🤖 AI Summary
To address the high computational cost and poor generalizability of malware detection caused by high-dimensional binary features (2,381 dimensions), this paper proposes a dual-path dimensionality reduction framework integrating XGBoost-based feature selection and Principal Component Analysis (PCA). Evaluated systematically on a unified multi-source dataset (EMBER-2018, ERMDS, BODMAS), the framework explores lightweight configurations ranging from 128 to 384 dimensions. It is the first work to empirically validate the optimal synergy between XGBoost-selected features and LightGBM modeling: achieving 97.52% accuracy using only 384 dimensions (5.4% of the original), with training time of 61 minutes and memory consumption of 30 GB. Cross-domain evaluation on TRITIUM and INFERNO yields 95.31% and 93.98% accuracy, respectively—demonstrating substantial improvements in both efficiency and generalization capability.
📝 Abstract
Malware detection using machine learning requires feature extraction from binary files, as models cannot process raw binaries directly. A common approach involves using LIEF for raw feature extraction and the EMBER vectorizer to generate 2381-dimensional feature vectors.

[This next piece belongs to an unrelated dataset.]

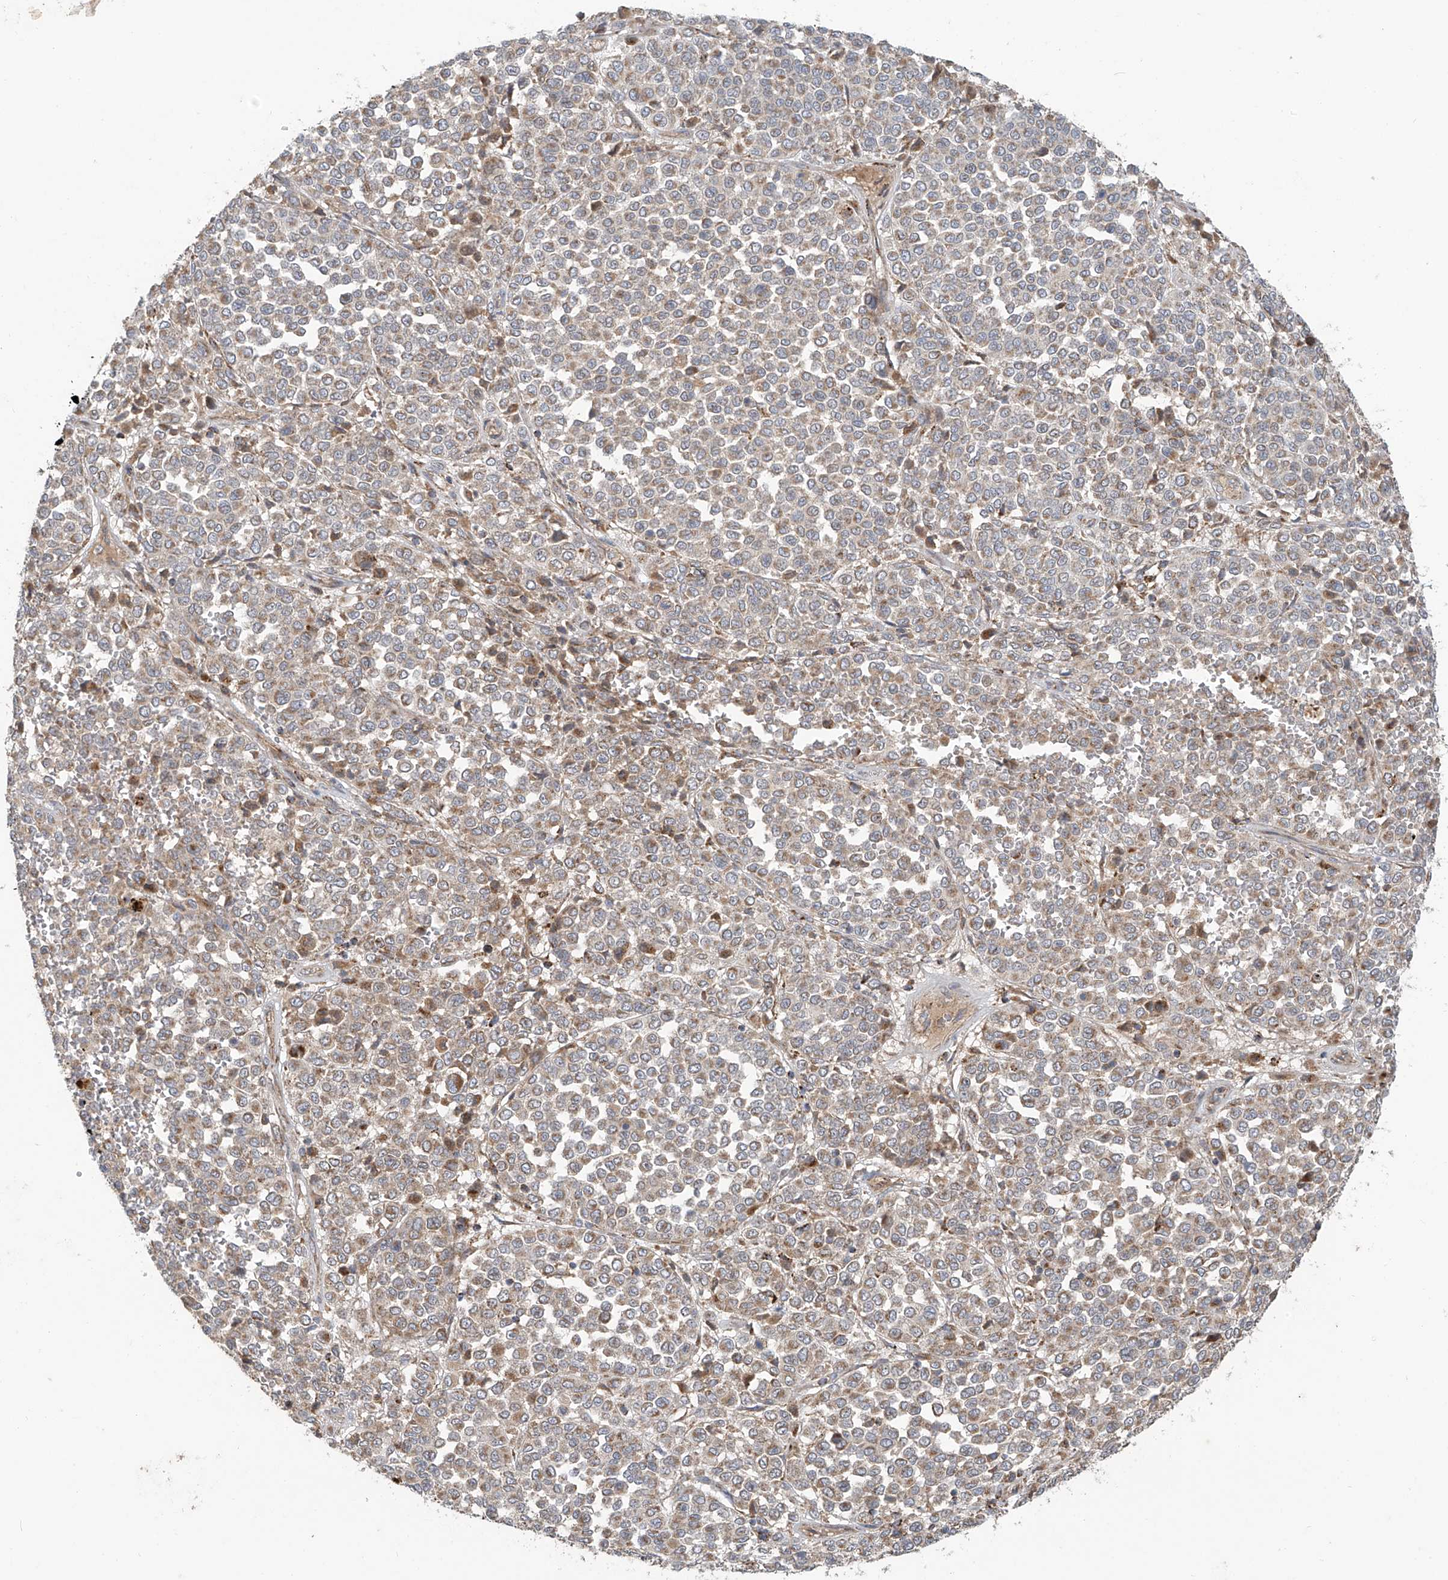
{"staining": {"intensity": "weak", "quantity": "25%-75%", "location": "cytoplasmic/membranous"}, "tissue": "melanoma", "cell_type": "Tumor cells", "image_type": "cancer", "snomed": [{"axis": "morphology", "description": "Malignant melanoma, Metastatic site"}, {"axis": "topography", "description": "Pancreas"}], "caption": "This image demonstrates melanoma stained with IHC to label a protein in brown. The cytoplasmic/membranous of tumor cells show weak positivity for the protein. Nuclei are counter-stained blue.", "gene": "C2orf74", "patient": {"sex": "female", "age": 30}}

However, the high dimensionality of these features introduces significant computational challenges. This study addresses these challenges by applying two dimensionality reduction techniques: XGBoost-based feature selection and Principal Component Analysis (PCA). We evaluate three reduced feature dimensions (128, 256, and 384), which correspond to approximately 5.4%, 10.8%, and 16.1% of the original 2381 features, across four models-XGBoost, LightGBM, Extra Trees, and Random Forest-using a unified training, validation, and testing split formed from the EMBER-2018, ERMDS, and BODMAS datasets. This approach ensures generalization and avoids dataset bias. Experimental results show that LightGBM trained on the 384-dimensional feature set after XGBoost feature selection achieves the highest accuracy of 97.52% on the unified dataset, providing an optimal balance between computational efficiency and detection performance. The best model, trained in 61 minutes using 30 GB of RAM and 19.5 GB of disk space, generalizes effectively to completely unseen datasets, maintaining 95.31% accuracy on TRITIUM and 93.98% accuracy on INFERNO. These findings present a scalable, compute-efficient approach for malware detection without compromising accuracy.